While Prime percentages increased, the weighted average carcass premiums for grading Prime decreased. Maples said the U.S. Department of Agriculture’s five-area weekly premiums and discounts report showed that the average carcass premium for Prime from April through July 2020 was $8.37/cwt., $3.52 lower than the same period of 2019. For comparison, the average Prime premium for April to July from 2015 to 2019 was $14.03/cwt.
Unfortunately, Maples said the larger totals of Prime beef in 2020 occurred right as demand took a significant hit.

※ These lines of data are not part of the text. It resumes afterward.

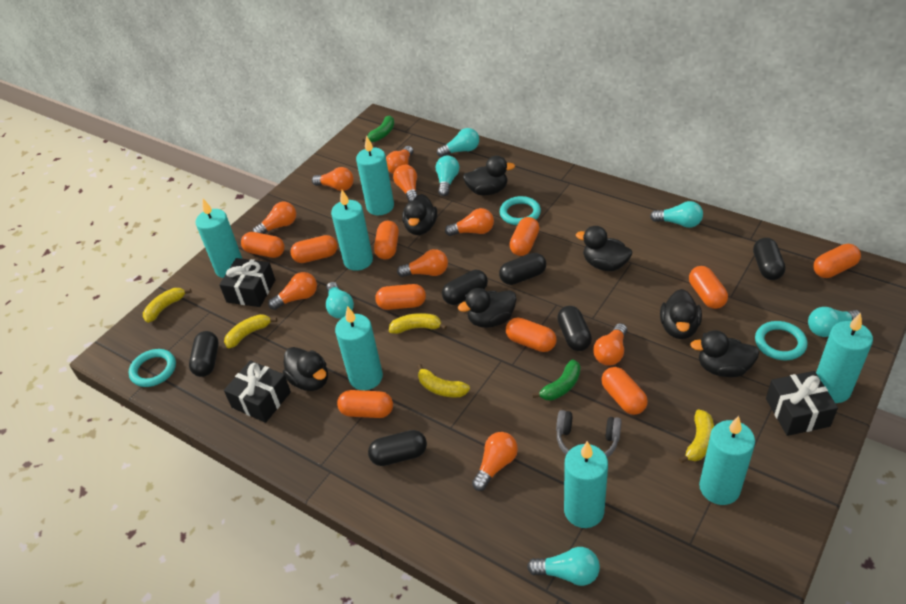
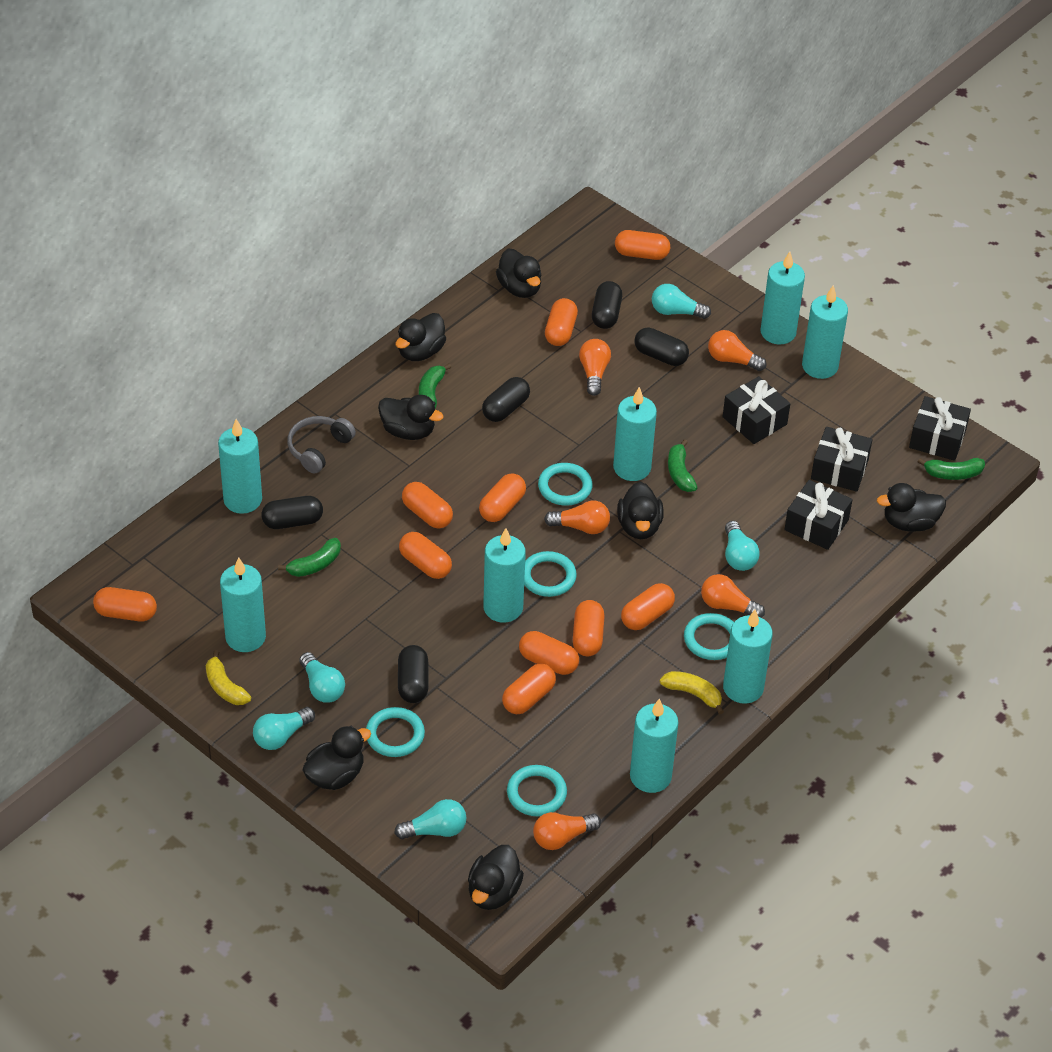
black capsule: [189,331,219,377] [368,430,427,466] [442,270,488,305] [499,253,546,285] [557,306,592,351] [753,238,786,280] = 6 -> [262,496,323,529] [398,645,429,703] [482,377,530,422] [592,281,622,329] [635,327,689,366] = 5
black gift: [219,258,275,307] [224,360,291,423] [766,371,838,436] = 3 -> [723,376,790,444] [784,480,853,550] [811,427,872,492] [909,396,971,461] = 4
green banana: [362,116,394,142] [532,359,580,400] = 2 -> [278,538,341,577] [419,363,451,409] [668,439,697,492] [918,458,985,480] = 4
orange light bulb: [253,202,296,234] [268,272,317,310] [312,167,354,191] [386,146,413,174] [393,165,417,202] [397,249,448,277] [445,208,494,236] [472,432,518,491] [593,323,627,365] = 9 -> [533,812,601,850] [544,501,610,534] [579,339,611,396] [701,574,765,618] [708,330,767,371] = 5
turquoise candle: [196,199,242,278] [331,190,373,271] [335,306,383,390] [356,135,394,215] [564,441,608,528] [699,416,755,505] [816,313,873,403] = 7 -> [218,419,262,514] [220,557,266,652] [483,528,526,623] [613,387,657,481] [630,698,678,793] [723,609,773,704] [760,251,805,344] [802,285,848,379] = 8
turquoise light bulb: [326,282,354,319] [436,156,459,196] [437,128,479,157] [527,547,600,586] [650,201,703,228] [808,307,862,337] = 6 -> [253,707,315,750] [299,652,345,703] [394,799,466,839] [652,284,711,319] [725,521,760,571] = 5
turquoise ring: [129,349,176,387] [500,196,541,225] [755,321,807,360] = 3 -> [366,707,425,757] [507,765,567,816] [524,551,577,597] [538,463,592,506] [684,613,734,660] = 5
yellow banana: [143,288,191,323] [224,314,277,349] [389,313,447,334] [417,364,470,397] [679,409,714,463] = 5 -> [206,650,251,705] [660,671,724,714] = 2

“A sharp decline in travel and dining at high-end restaurants impacted the demand for Prime beef. The demand decline was coupled with the supply increase, and the premiums received for Prime carcasses declined,” he said. “These shifts in supply and demand of Prime carcasses in 2020 limited the reward for achieving the Prime carcass grade.”
Still, the USDA national weekly comprehensive boxed beef cutout report shows that the value of Prime relative to Choice has increased since the low points earlier this year, Maples reported. From April through July 2020, the Prime boxed beef cutout value averaged only $10.59 higher than the Choice cutout. Since the start of August, however, the weekly difference has averaged $23.71, including consecutive weekly increases. He said this suggests that the difference between Choice and Prime cutout values may be returning to more normal levels moving forward.